> WORK TASK
Look through the data below and extract, unchanged, the lines from the one that contains "Obfuscation" to the one that contains "Dojo compressor: http://dojotoolkit.org/docs/shrinksafe", both included.

*** Opening EXTRACTED ENTRIES ***

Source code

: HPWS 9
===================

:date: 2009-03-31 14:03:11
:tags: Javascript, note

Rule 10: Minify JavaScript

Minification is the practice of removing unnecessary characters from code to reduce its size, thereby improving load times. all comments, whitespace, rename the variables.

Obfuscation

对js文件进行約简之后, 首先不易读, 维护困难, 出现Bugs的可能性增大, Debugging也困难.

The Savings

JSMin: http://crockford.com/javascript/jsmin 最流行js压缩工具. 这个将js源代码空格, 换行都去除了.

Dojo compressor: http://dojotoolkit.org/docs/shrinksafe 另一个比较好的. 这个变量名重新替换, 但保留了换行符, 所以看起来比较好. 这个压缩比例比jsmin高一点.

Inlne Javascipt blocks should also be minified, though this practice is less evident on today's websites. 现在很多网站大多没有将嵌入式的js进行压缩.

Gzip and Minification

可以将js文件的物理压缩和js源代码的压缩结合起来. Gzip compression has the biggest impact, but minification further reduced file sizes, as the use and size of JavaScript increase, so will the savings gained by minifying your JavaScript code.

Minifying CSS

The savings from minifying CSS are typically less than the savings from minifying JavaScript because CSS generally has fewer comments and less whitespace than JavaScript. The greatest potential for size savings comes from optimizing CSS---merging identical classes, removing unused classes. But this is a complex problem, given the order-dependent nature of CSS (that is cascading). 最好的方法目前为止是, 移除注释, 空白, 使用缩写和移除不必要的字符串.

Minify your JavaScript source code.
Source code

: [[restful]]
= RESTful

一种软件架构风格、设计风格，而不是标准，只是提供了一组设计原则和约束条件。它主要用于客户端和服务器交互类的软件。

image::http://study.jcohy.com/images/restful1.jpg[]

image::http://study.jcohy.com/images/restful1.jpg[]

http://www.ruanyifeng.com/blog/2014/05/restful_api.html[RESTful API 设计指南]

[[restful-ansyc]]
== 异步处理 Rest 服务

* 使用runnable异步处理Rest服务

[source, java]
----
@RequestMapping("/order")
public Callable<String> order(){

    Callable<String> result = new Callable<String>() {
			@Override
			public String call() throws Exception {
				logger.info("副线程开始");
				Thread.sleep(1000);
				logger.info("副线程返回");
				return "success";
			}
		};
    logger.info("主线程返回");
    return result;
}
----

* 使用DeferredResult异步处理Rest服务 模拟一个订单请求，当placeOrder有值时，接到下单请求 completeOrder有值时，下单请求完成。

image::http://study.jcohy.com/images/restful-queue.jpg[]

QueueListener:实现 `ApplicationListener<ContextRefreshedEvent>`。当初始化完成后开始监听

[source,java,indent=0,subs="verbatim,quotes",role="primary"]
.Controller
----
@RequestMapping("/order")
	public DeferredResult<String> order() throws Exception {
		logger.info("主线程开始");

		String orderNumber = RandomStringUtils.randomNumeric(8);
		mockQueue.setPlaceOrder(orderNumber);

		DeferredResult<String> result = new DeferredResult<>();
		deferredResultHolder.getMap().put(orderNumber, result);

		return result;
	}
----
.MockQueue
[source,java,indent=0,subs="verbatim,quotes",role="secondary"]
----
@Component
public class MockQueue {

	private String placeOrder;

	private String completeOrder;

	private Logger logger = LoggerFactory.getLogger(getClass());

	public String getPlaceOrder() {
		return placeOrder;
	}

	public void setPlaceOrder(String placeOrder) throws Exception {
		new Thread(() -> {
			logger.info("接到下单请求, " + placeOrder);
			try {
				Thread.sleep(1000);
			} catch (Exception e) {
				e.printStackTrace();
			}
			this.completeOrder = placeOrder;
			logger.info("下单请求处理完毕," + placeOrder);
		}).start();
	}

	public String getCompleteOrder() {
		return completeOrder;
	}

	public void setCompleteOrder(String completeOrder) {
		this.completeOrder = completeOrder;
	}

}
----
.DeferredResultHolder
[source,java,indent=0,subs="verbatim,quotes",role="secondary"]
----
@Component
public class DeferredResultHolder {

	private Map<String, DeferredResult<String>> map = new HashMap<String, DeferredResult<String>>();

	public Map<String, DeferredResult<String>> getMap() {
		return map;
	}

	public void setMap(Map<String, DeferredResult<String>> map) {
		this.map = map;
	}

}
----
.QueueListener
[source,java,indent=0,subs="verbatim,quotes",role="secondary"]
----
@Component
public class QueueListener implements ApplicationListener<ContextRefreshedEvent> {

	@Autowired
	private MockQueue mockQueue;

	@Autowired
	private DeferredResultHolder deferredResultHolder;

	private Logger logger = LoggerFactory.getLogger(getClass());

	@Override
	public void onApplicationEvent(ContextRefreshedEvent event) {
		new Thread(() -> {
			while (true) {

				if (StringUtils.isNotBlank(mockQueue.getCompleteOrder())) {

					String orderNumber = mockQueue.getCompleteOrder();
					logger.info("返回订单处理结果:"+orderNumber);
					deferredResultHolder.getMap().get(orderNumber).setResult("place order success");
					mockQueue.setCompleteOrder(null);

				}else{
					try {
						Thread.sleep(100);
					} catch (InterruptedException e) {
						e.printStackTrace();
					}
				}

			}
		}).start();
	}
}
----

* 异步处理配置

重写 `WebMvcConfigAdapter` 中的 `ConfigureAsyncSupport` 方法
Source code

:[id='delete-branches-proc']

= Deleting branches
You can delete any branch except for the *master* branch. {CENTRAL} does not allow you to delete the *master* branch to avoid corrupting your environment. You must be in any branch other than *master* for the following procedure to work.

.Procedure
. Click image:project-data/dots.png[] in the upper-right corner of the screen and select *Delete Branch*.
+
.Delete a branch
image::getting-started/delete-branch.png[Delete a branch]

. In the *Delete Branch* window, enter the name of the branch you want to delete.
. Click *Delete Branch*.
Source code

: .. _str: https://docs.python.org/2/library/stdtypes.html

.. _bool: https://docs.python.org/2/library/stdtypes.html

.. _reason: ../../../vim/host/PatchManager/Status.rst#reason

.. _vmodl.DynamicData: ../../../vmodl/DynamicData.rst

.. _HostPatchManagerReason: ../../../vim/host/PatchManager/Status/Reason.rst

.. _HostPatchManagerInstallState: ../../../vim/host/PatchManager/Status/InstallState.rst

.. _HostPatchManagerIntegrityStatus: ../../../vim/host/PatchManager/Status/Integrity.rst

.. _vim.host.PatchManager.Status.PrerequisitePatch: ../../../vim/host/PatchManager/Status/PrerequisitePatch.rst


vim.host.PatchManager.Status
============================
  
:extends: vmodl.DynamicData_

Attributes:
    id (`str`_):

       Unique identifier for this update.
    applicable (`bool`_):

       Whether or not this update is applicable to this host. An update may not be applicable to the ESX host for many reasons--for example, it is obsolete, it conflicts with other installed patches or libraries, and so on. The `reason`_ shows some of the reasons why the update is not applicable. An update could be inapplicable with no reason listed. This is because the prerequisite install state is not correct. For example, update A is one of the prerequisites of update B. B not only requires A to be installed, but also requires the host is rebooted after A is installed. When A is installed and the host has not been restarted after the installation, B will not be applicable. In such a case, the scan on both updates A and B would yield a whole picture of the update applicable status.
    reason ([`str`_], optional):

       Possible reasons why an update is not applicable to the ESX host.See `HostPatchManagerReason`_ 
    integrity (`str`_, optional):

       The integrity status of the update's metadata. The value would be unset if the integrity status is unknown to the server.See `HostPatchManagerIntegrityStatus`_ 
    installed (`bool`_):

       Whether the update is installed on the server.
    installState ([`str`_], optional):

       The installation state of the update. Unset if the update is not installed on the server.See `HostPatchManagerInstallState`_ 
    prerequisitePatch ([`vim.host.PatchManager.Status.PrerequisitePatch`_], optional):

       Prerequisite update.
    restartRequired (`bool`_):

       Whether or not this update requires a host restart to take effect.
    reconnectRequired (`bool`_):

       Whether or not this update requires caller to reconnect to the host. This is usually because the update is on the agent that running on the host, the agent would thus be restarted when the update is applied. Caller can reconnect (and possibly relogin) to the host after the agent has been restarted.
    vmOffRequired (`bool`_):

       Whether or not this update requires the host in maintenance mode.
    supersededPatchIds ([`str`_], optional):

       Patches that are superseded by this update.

*** Closing EXTRACTED ENTRIES ***

> ANSWER TO THE EXERCISE
Obfuscation

对js文件进行約简之后, 首先不易读, 维护困难, 出现Bugs的可能性增大, Debugging也困难.

The Savings

JSMin: http://crockford.com/javascript/jsmin 最流行js压缩工具. 这个将js源代码空格, 换行都去除了.

Dojo compressor: http://dojotoolkit.org/docs/shrinksafe 另一个比较好的. 这个变量名重新替换, 但保留了换行符, 所以看起来比较好. 这个压缩比例比jsmin高一点.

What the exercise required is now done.